Net income in the six months ended September 30 was $11.3 million, or 1.7 cents a share, from a loss of $82.4 million, or 16.3 cents a year earlier, the Auckland-based company said in a statement today. Sales fell to $549.9 million from $584.5 million.
The manufacturer of fridges, ovens, washing machines and driers took $107 million in one-time costs, writedowns and impairments in the year-earlier period, when it shifted plants to lower-cost countries and nearer to export markets, restructured its debt and eliminated jobs. The changes are beginning to bear fruit, with the company's gross margin rising 4% to $140.8 million, helped by a more favourable exchange rate.
"Our balance sheet position has strengthened, however appliance market conditions remain challenging," said chief executive Stuart Broadhurst.
The company lowered its guidance for full-year earnings and now expects earnings before interest and tax of $63 million to $70 million, from the $78 million it forecast at its annual meeting.
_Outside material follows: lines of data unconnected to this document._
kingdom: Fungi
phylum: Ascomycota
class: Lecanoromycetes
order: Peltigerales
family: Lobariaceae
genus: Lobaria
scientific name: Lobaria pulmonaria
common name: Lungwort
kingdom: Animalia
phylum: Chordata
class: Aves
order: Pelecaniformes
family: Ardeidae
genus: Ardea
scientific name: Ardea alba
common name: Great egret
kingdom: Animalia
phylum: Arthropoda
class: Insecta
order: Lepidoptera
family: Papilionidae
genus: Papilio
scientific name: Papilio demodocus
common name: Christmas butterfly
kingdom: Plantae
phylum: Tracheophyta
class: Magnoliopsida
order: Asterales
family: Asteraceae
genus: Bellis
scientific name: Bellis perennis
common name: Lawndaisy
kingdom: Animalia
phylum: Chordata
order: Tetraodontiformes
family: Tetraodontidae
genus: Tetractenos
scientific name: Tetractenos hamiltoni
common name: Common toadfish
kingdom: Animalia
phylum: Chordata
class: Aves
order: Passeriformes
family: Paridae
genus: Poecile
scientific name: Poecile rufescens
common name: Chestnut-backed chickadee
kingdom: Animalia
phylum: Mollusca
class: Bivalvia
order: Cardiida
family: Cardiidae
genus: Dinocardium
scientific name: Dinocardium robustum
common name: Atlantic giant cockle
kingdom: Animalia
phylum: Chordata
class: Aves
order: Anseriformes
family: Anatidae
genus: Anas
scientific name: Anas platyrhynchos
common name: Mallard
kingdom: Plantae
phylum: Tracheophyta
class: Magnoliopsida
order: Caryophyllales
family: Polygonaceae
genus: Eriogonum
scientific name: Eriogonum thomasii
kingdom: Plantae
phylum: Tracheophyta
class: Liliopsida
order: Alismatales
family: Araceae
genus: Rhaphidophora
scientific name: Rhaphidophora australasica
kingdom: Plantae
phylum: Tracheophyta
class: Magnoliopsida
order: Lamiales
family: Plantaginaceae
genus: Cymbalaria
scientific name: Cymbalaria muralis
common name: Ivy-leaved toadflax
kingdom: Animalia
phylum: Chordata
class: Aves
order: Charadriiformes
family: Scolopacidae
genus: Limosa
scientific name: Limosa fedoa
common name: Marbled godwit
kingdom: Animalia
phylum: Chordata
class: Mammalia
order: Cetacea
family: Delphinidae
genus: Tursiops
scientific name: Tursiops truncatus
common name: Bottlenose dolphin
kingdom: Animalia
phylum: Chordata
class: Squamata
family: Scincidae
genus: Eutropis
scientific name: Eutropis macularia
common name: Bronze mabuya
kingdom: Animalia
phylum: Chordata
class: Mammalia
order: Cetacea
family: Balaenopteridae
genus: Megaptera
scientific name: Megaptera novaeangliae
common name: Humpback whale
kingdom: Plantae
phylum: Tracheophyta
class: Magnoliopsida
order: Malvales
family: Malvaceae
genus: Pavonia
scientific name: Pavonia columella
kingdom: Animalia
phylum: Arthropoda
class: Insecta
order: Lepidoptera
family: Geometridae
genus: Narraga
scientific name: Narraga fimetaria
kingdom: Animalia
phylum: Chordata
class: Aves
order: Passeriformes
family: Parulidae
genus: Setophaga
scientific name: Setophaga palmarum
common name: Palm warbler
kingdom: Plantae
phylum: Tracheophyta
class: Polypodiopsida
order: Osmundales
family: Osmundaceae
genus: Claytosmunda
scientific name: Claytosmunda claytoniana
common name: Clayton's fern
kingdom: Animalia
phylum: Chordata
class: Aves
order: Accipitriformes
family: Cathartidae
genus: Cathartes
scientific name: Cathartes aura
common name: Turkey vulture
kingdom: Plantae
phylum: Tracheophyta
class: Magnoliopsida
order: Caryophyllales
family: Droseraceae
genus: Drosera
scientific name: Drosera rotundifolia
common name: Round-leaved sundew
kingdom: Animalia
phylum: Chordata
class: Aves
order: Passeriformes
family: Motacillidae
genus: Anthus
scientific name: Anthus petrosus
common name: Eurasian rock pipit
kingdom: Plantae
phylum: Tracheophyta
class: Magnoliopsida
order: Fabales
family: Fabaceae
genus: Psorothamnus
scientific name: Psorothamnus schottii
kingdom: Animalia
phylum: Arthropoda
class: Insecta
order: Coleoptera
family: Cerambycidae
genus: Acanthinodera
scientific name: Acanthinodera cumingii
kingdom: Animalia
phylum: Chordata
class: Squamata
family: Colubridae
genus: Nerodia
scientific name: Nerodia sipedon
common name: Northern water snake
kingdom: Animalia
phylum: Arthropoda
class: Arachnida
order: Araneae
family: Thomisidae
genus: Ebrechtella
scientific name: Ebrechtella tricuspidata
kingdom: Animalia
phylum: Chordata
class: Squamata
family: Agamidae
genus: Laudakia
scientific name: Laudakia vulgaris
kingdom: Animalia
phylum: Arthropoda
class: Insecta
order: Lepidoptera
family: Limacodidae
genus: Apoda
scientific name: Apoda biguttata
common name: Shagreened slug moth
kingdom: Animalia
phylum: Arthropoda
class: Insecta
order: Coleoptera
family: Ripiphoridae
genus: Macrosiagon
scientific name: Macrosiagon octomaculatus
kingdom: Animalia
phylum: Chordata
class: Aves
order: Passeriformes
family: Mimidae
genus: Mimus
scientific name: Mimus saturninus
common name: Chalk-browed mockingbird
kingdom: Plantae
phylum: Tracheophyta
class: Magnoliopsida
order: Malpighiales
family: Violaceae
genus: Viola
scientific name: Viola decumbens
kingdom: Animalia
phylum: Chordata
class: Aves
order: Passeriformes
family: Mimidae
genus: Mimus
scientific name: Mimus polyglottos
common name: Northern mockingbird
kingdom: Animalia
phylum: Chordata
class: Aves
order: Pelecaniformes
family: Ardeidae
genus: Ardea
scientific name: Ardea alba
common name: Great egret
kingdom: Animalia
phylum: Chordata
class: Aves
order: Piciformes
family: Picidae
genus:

The company's appliances unit reported a 7% decline in operating revenue to $476 million, while EBIT climbed 18% to $6.8 million. For its finance unit, EBIT climbed 52% to $18.9 million, reflecting growth in interest and fee income and lower bad debts.
The shares fell 1 cent to 60 cents. In the past three months, the shares have surged 18%, outpacing an 8% advance in the NZX 50 Index. The shares are rated "outperform" based on the consensus of six recommendations compiled by Reuters.